Buying a new car can be an exciting but stressful experience. Once you’ve chosen the ideal car for you, it is then time to contact a reputable dealer – such as Perrys – and agree on a price.
However, there is a wide range of methods available for you to pay for the car, depending on personal preference and circumstances at the time. We’ve rounded up some of the options you have to pay for your new car.
Paying by cash is the easiest way to buy a car. Obviously cars can be an expensive purchase, and not everyone has a large amount of cash readily available to pay in one lump sum.
For those who do choose this method, the benefits are obvious. You pay for the car outright and own the car instantly. The buyer will also avoid interest on loans or leasing agreements and the car can be sold on at any point.
Be aware dealers could be less likely to haggle if you’re paying with cash though. Also, it may even be that in a high-interest account, the cash will earn more money than any interests on a loan payment, making it cheaper to buy the car with a loan.
A personal loan involves the buyer organising the loan with a bank or financial institution. The buyer will then pay the dealer and repay the bank or financial institution the money.
Dealers will treat this in the same way as the paying by cash option as they will not be supplying the finance for the car. Therefore they may be more reluctant to haggle.
Like paying with cash, the buyer owns the car from the start and can sell the car whenever they want.
Banks tend to offer competitive rates of interest as well, which could lead to a good deal for the buyer. Shop around for a low rate of APR and try to stay away from high interest institutions such as money lenders or pawnbrokers.
It is possible to buy a car on a credit card, but it would only be recommended for short term purchases. The interest rates on a credit card can be very low initially – sometimes even 0 per cent – but once interest kicks in, it can be higher than that of a personal loan.

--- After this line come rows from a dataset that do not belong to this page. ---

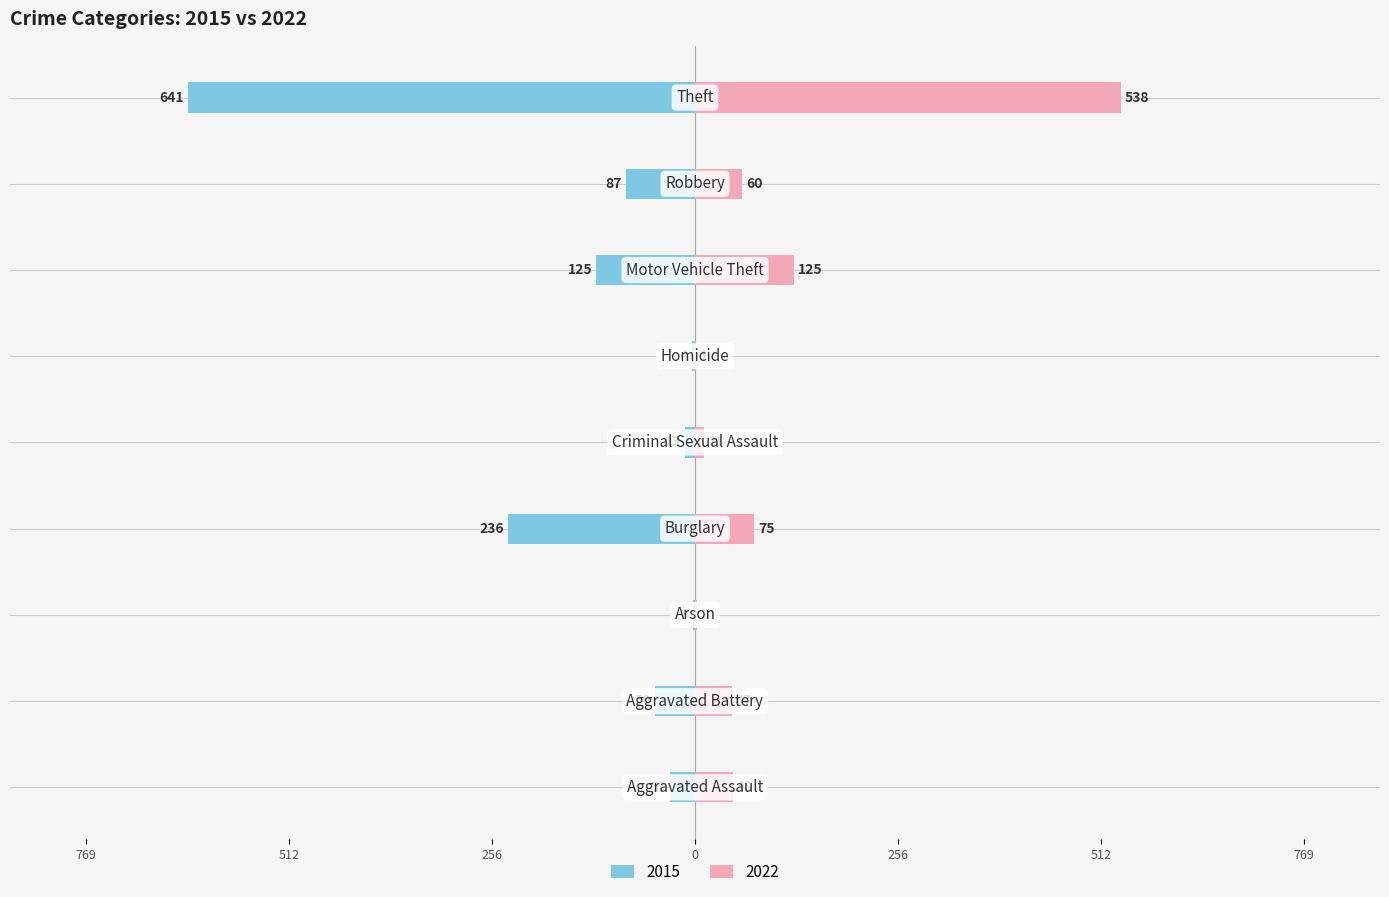

What is the difference between the 2015 values at Homicide and Aggravated Battery?

46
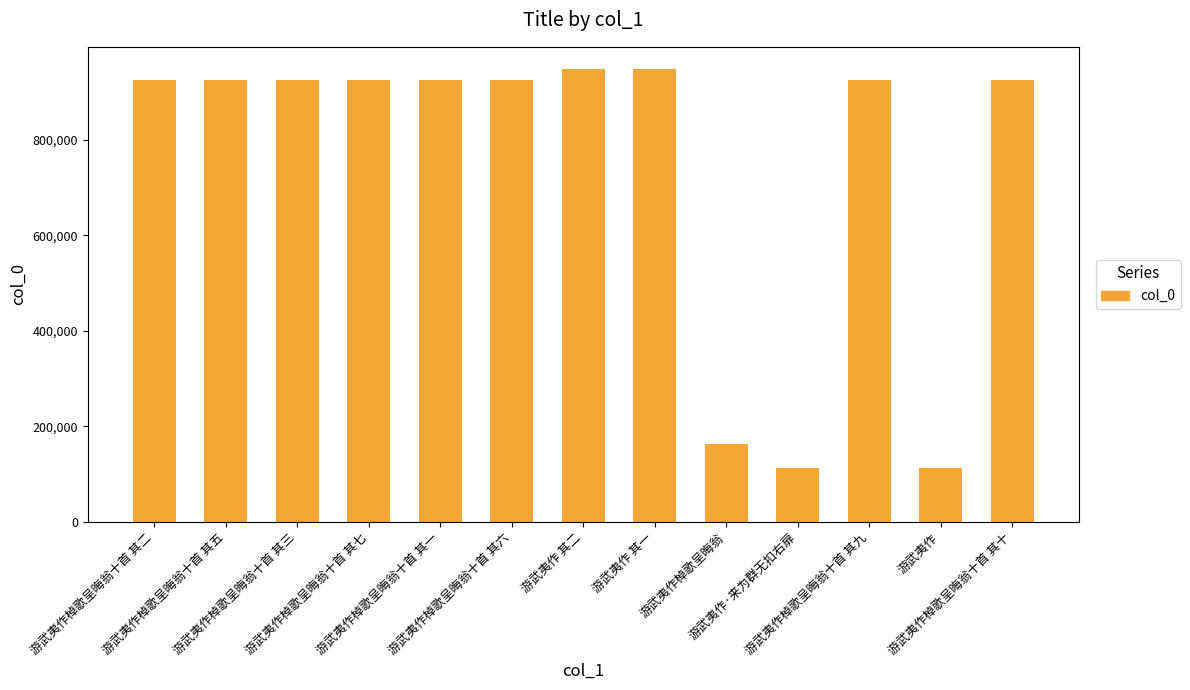

What is the change in value from 游武夷作棹歌呈晦翁十首 其三 to 游武夷作棹歌呈晦翁?

-762217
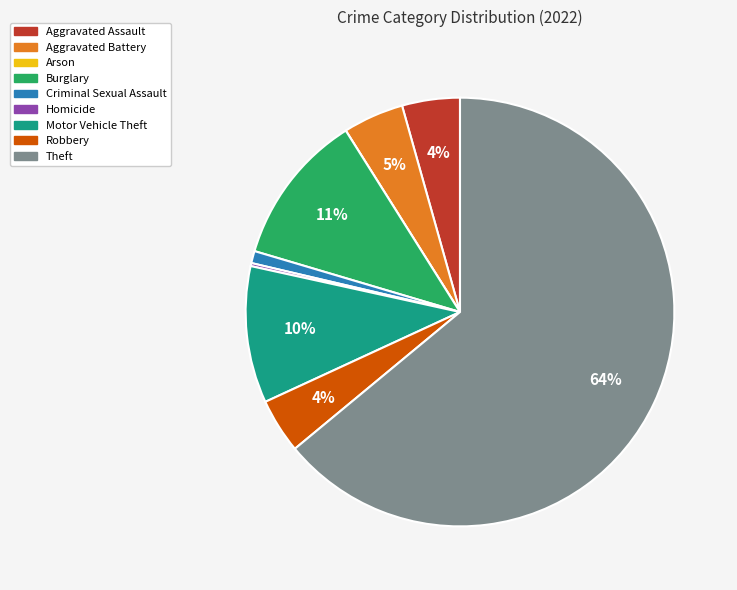

Is the sum of Theft and Burglary greater than half?

Yes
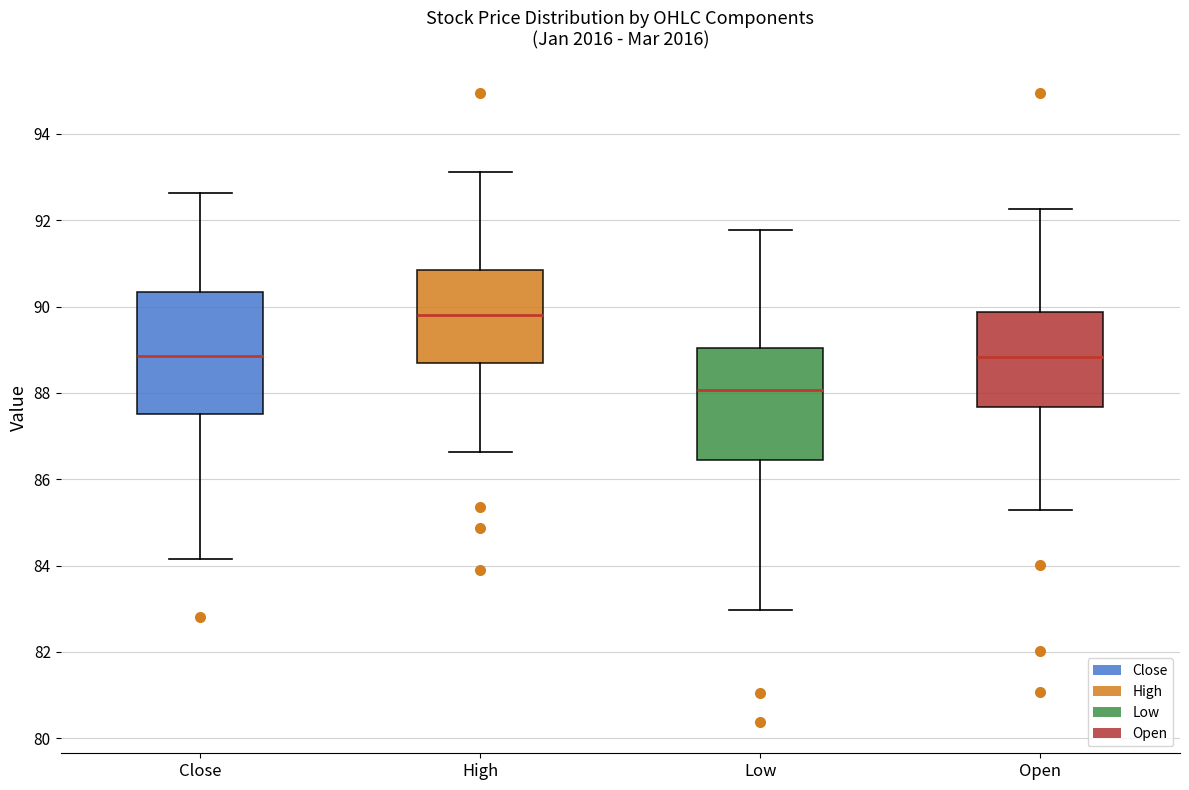

Which box has the lowest median line?

Low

Credit cards can be used for deposits or if you are intending to pay for the car in full within a short period of time – usually within a year.
The first dealer-led option we have included. It is also one of the most popular and effective ways to buy a car.
The hire purchase option involves borrowing the amount needed from a motor finance company, which will pay for the car. The buyer will then repay the money on a monthly basis. Once the car is fully paid for, the buyer will then own the car.
A hire purchase scheme can be advantageous because larger amounts can be borrowed than is possible with personal loans. It is easy to arrange and there are usually low deposits.
Dealers will also offer a choice of contract lengths and extras such as GAP insurance and Vehicle Replacement Cover.
However, if a payment is missed, the motor finance company can take back the car.
Personal contract purchase (PCP)
The personal contract purchase option consists of the dealer organising a loan for the buyer from a motor finance company. The buyer then pays the motor finance company a reduced monthly payment the car for a fixed period.
This payment will be the difference between the full loan and the deferred amount, plus interest. At the end of the agreement the buyer can pay off the deferred amount and keep the car, hand back the car or trade it in against another car.
This method involves lower deposits and monthly payments with a choice of options at the end of the agreement. However, the car is not owned outright.
Leasing or personal contract hire
Leasing a car involves paying a fixed rental amount to a motor finance company. This is set up by the dealer.
Usually all servicing and car maintenance is taken care of by the dealer as part of the arrangement.
At the end of the agreement, there is no option to buy and the car is handed back to the dealer. The benefits in leasing include very flexible terms and no depreciation risk on the car.
Many people will lease for the length of the warranty offered with the car, so if anything goes wrong, the driver is covered.